Darwin's Theories Blog

New Theories for a New Time

The Failure of Software Packaging

2007-03-19
Some Software Projects don't get the needs of others
There are hundreds of thousands of open source projects out there (SourceForge.net alone hosts more than 132,000 distinct projects), more than anybody could use in a lifetime. Most are good, some are great, some are not so great. As the head of the OpenBSD project says, "Choice is Good". But I've had to face some issues related to packaging recently.
  1. There is a massive failure to provide consistent packaging of open source software. RPM and DEB and several other formats exist even in the confines of a single operating system - Linux. Even Ubuntu, which uses the Debian format, seems to mostly re-create all the packages for its users. Most of this work is done by volunteers, who in the process probably use up more energy than a small city, and which makes a non-zero contribution to global warming. Why do we need a dozen different binary packagings of my file command, for example? They all do basically the same thing.
  2. Most of the packaging formats don't do a very good job of capturing everything needed to rebuild a package. The BSD distributions have learned to do a better job of this; they run on so many different CPUs (not just PC's) that they have to make it easier for users to build packages. The BSD packaging takes the form of a Makefile and patches, which they ship on CD and make available for download. So in "BSD land" it's pretty easy to build a package (if you can't find a pre-compiled one already, which you usually can). Of course they also support the functionality of installing and upgrading binary packages without building, for those who don't want to bother.
  3. In BSD-land there is a strong emphasis on repeatable, automated building. Files are downloaded, checked with MD5 for SHA1, and then extracted; the software is then configured, made (compiled), installed in a test area, packaged, and installed - all with no manual intervention. And of course its prerequisites are also downloaded automatically, so BSD users using the ports/packages system never have to go looking for a -dev version of something - you just type "make" and it all just works.
At least, most of the time. One thing that makes it harder to do repeatable, automated package building is the refusal of a software project to make available a complete, immutable-once-version-numbered, standard format (tar.gz, tar.bz2, or .zip) distribution. Once you put up version 1.2.34 of your software package, please understand that hundreds of thousands of users will get copies of the MD5 of that file. If you change the file, please change the version number. Otherwise many people will get frustrated when they try to build it. The MD5/SHA1 verification is there to protect your project as well as the BSD systems from trojan horse infestations, and also to ensure that you didn't change a line of code that will cause a patch to fail to apply. In short, if you change a distribution file, please always change its number.

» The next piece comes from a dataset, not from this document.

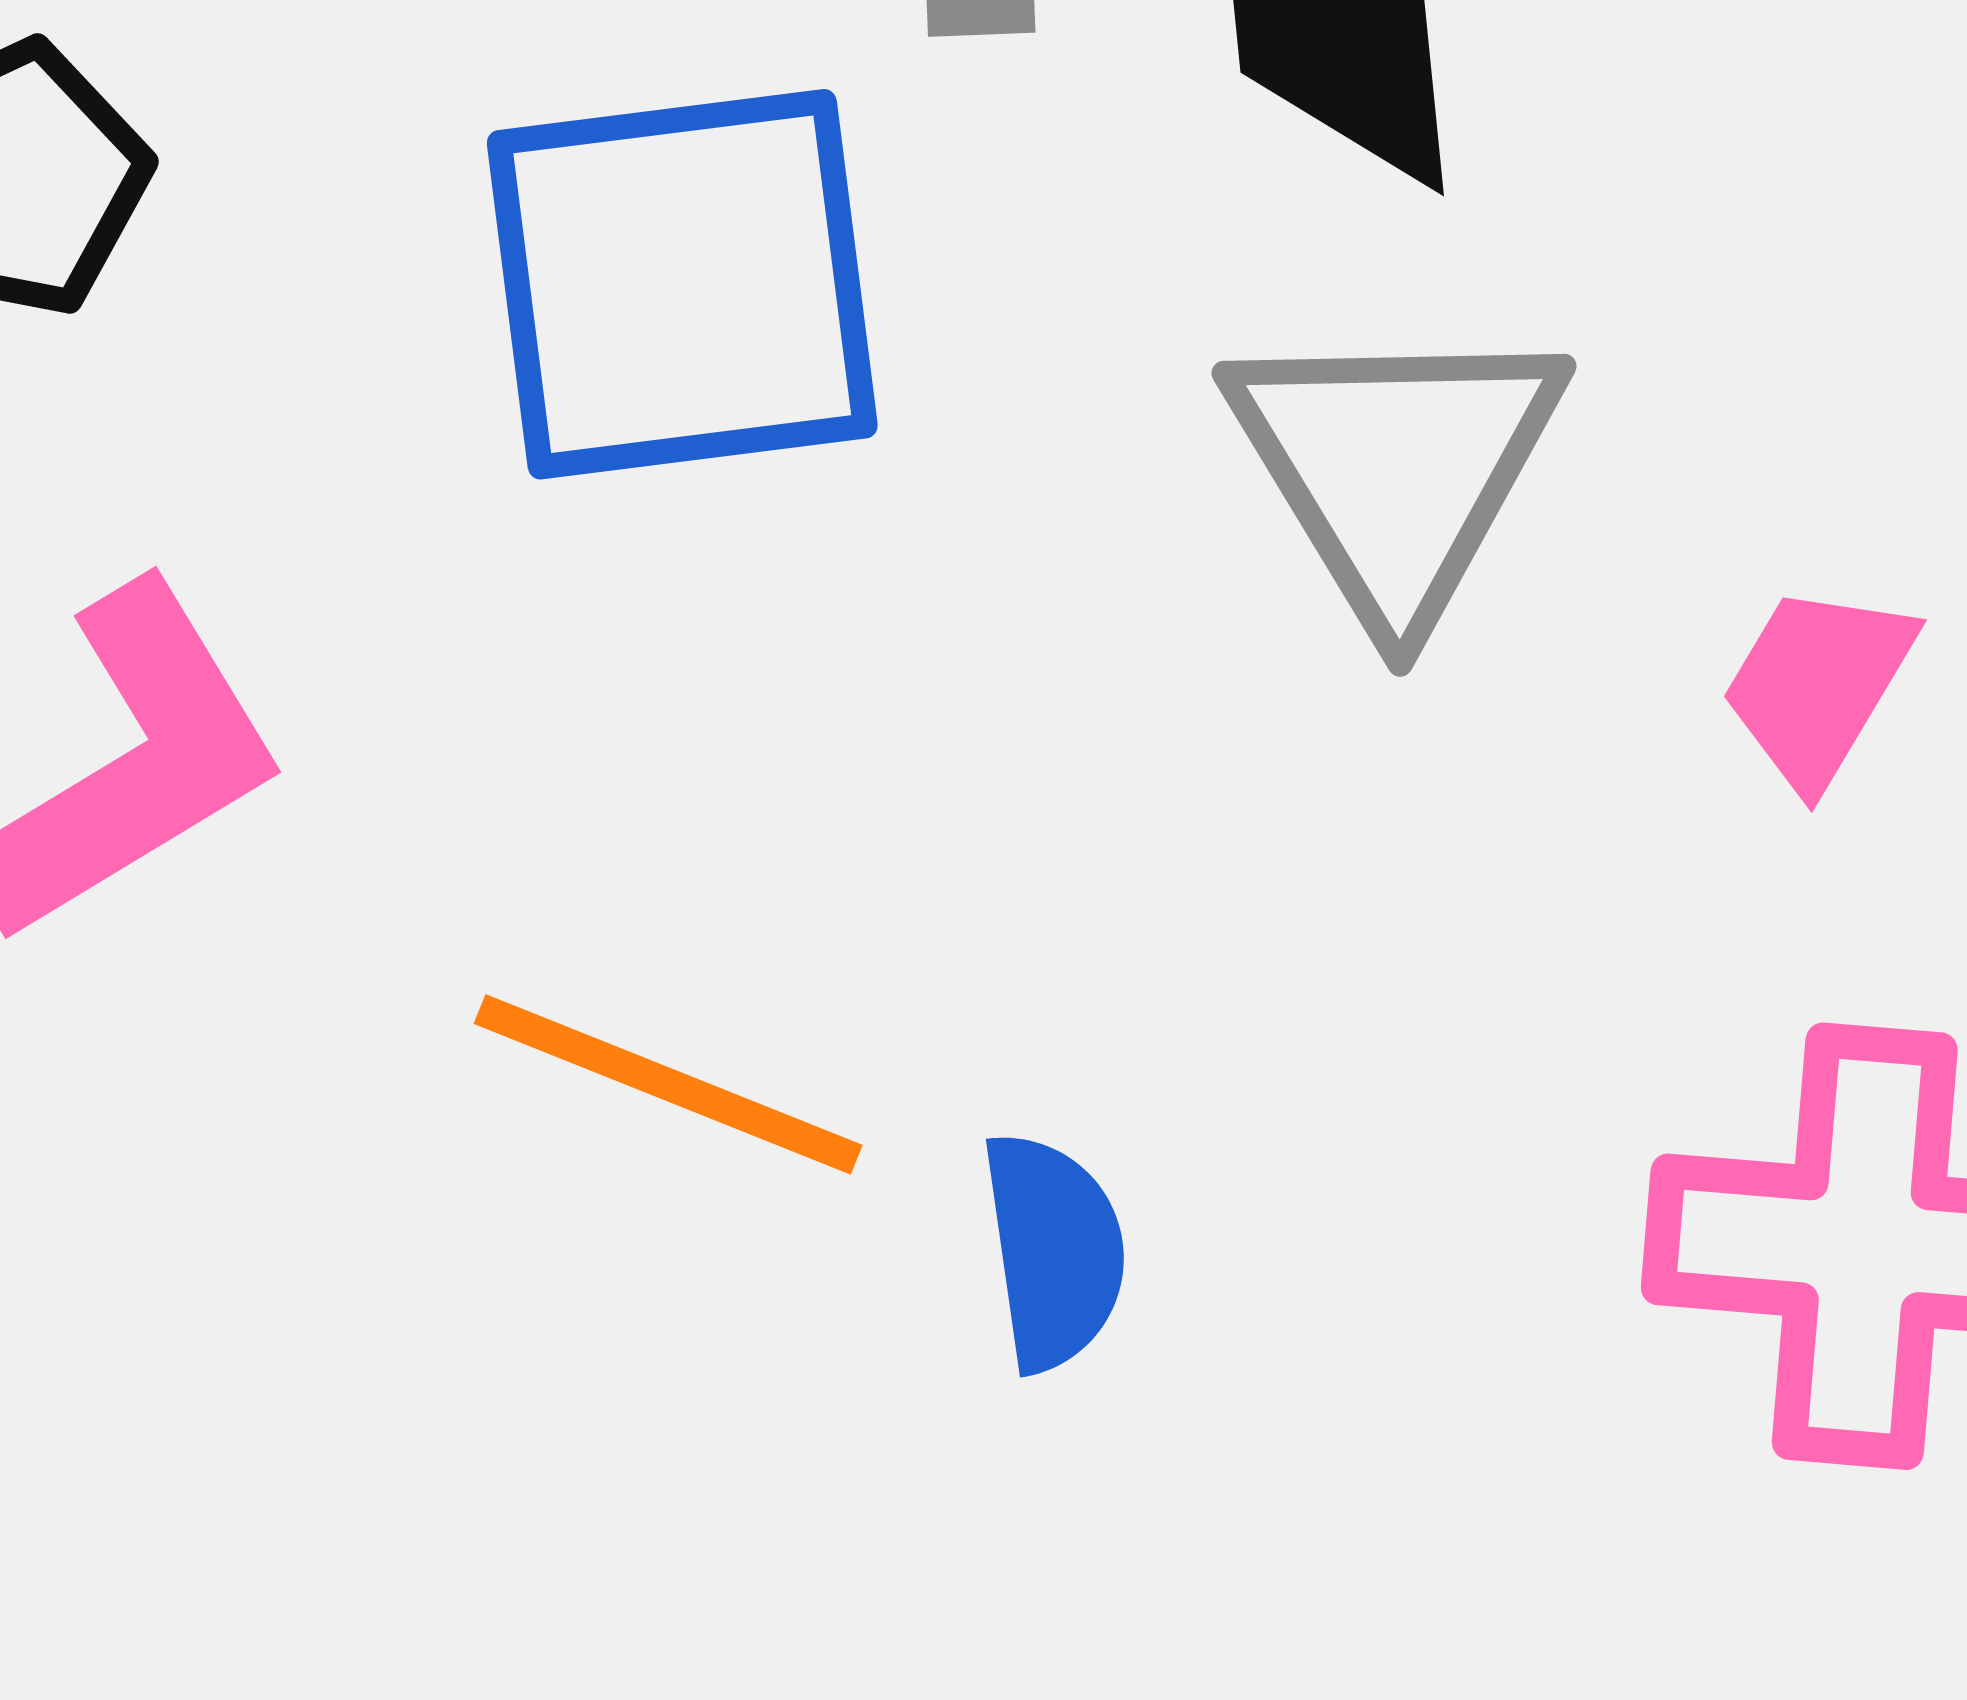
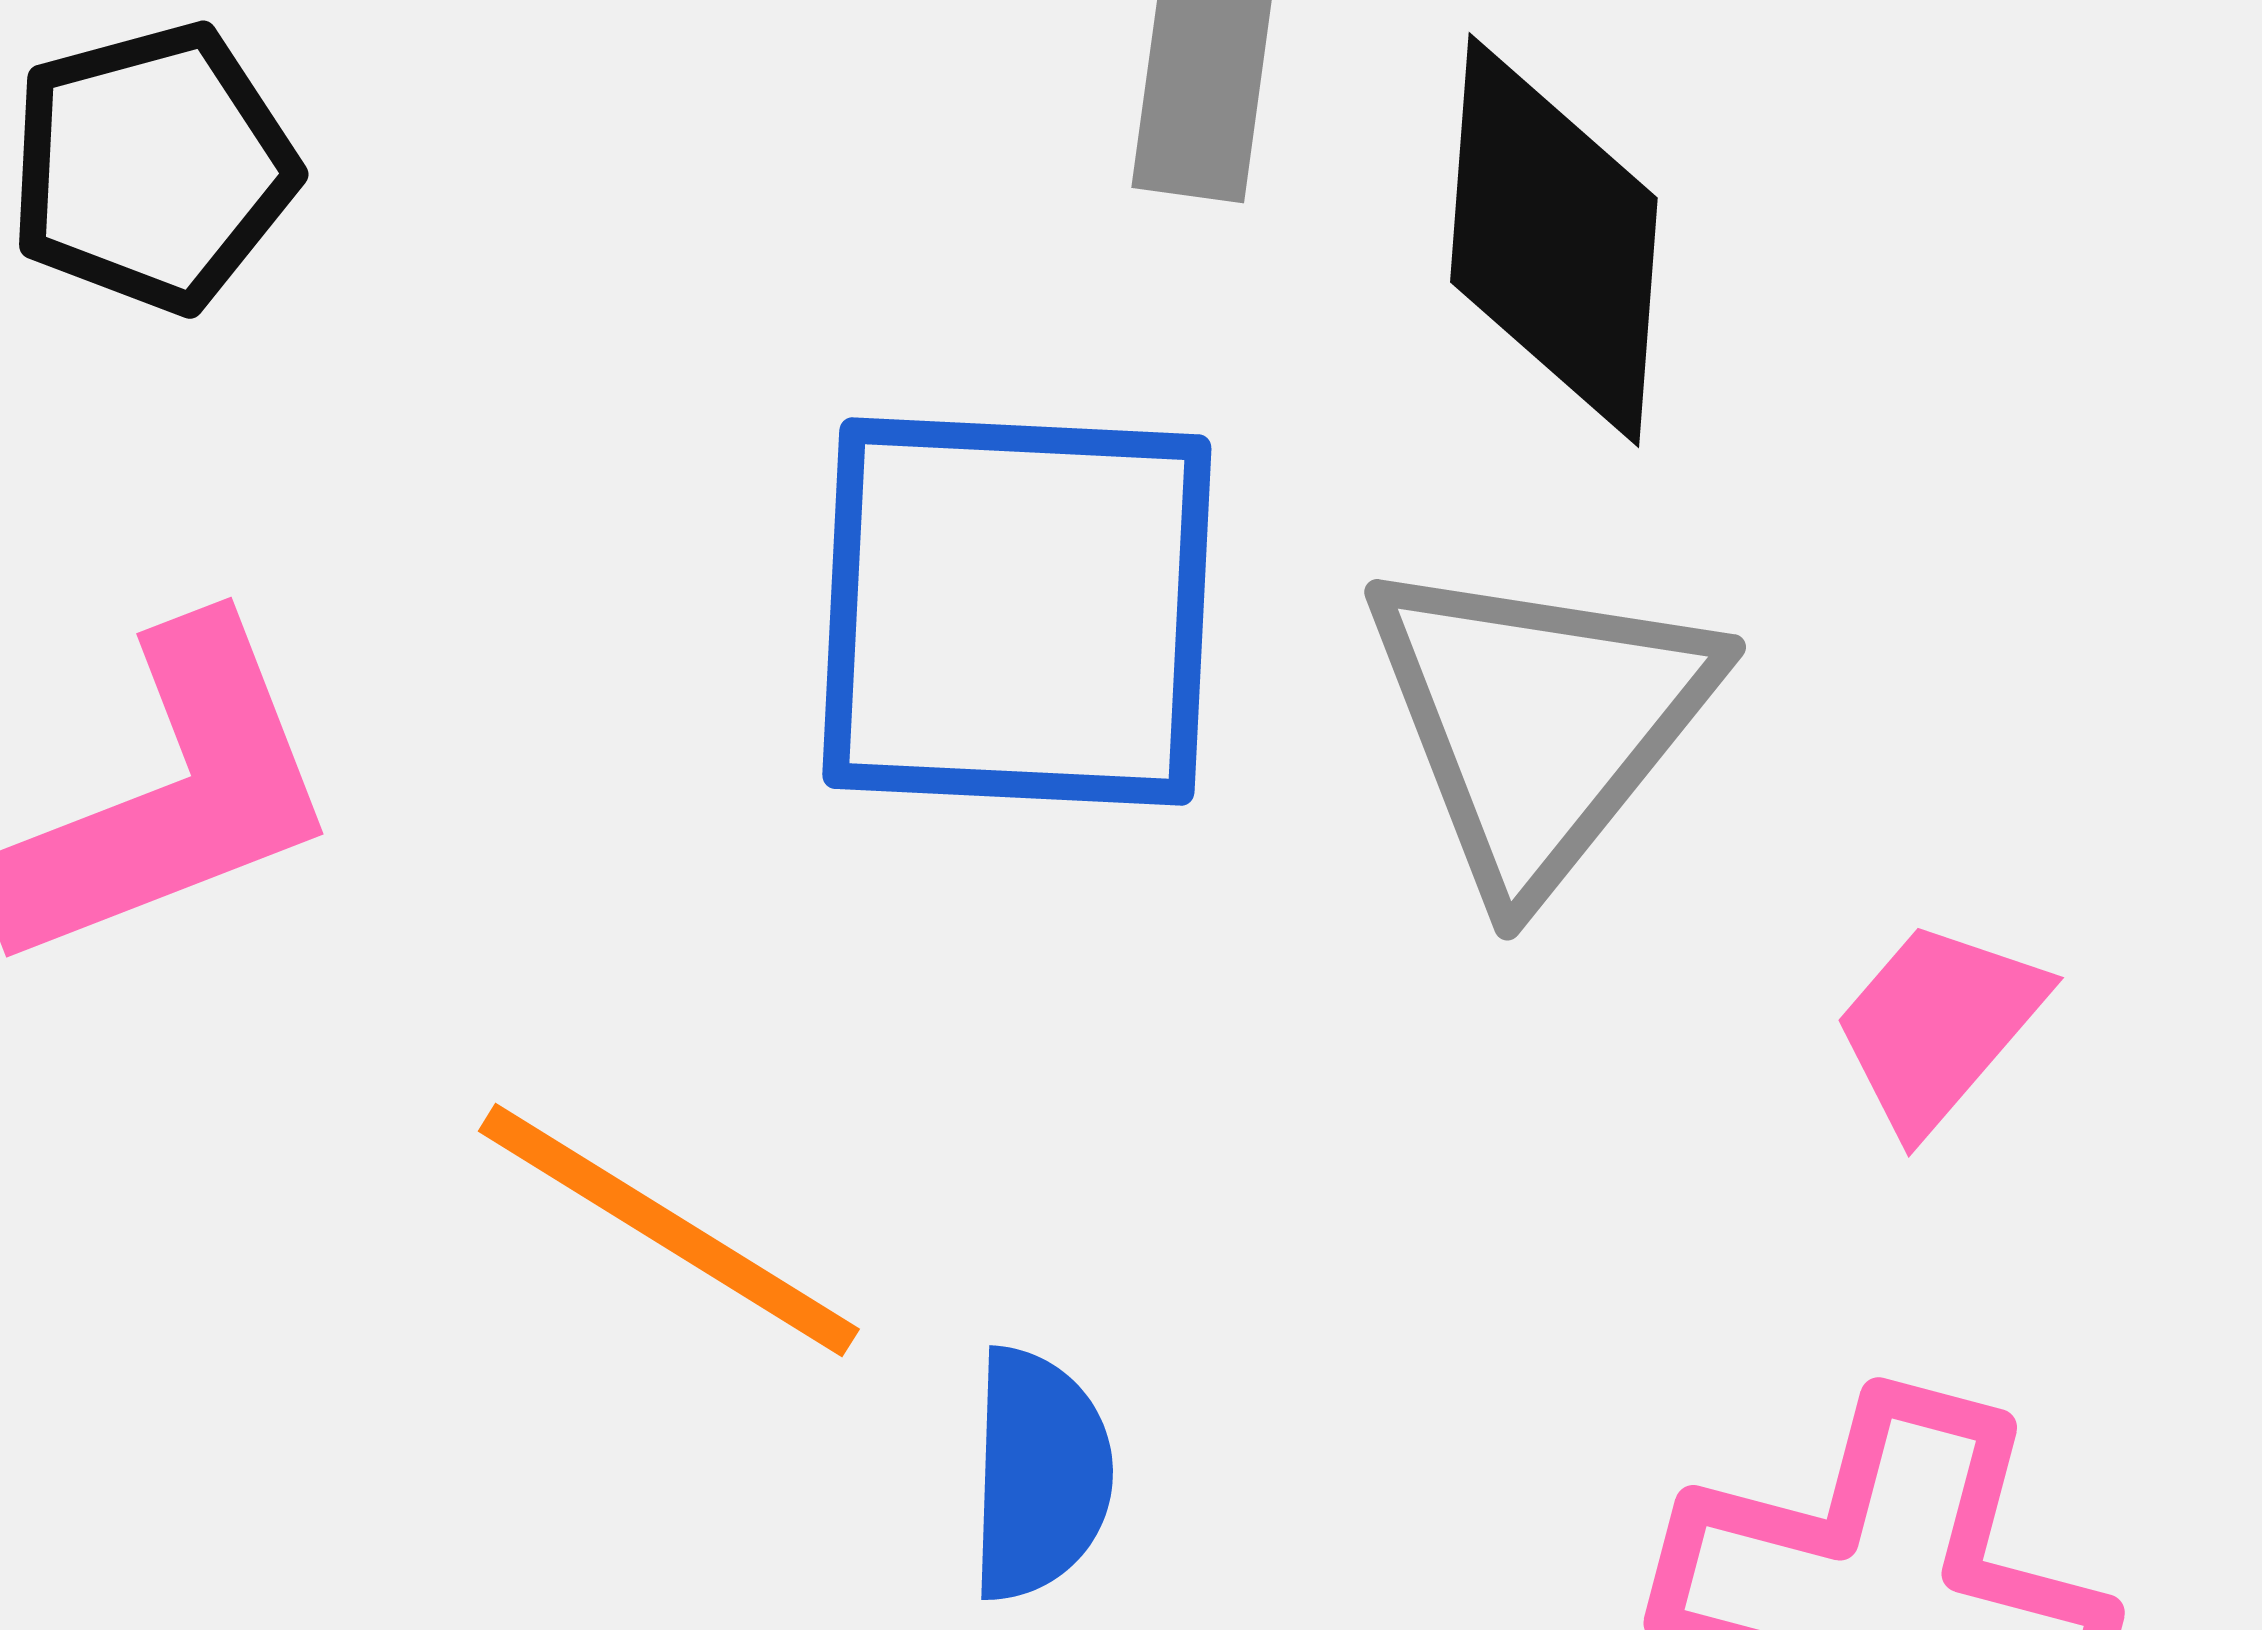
blue square: (682, 284) -> (1017, 612), moved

Another annoyance is the actual lack of a downloadable source distribution. And as much as I like Java, it seems that some Java projects are among the worst offenders here. For example, a well-known teaching tool until recently only provided downloads in Windows .exe and in a Java-based interactive-installation format. You simply could not get the source for this program without running a GUI-based installer, interacting with it as per the usual installation script time-waster, and telling it to extract the source code. How does that support the premise of being able to inspect the source code before running it? To their credit (and the reason I'm not naming them here), when I mentioned this and explained the problem it was causing, they had a .zip file up on their SourceForge site (and the SourceForge mirror network) in under an hour.

Another example is Sun's Project Glassfish, a "Java EE" server. You download a big distfile (which is versioned properly), but as soon as you try to build it, the Maven build tool first starts scribbling in its private directory in your home directory, and then - starts downloading newer versions of some files! Folks, you can not get to repeatable automated building if you don't leave the platform-specific ports maintainers the flexibility to get distributions, install them in a known location, and just use them. On a bad day I think that Maven is one of the biggest roadblocks to repeatable automated building. Maybe it isn't, but today it seems like it.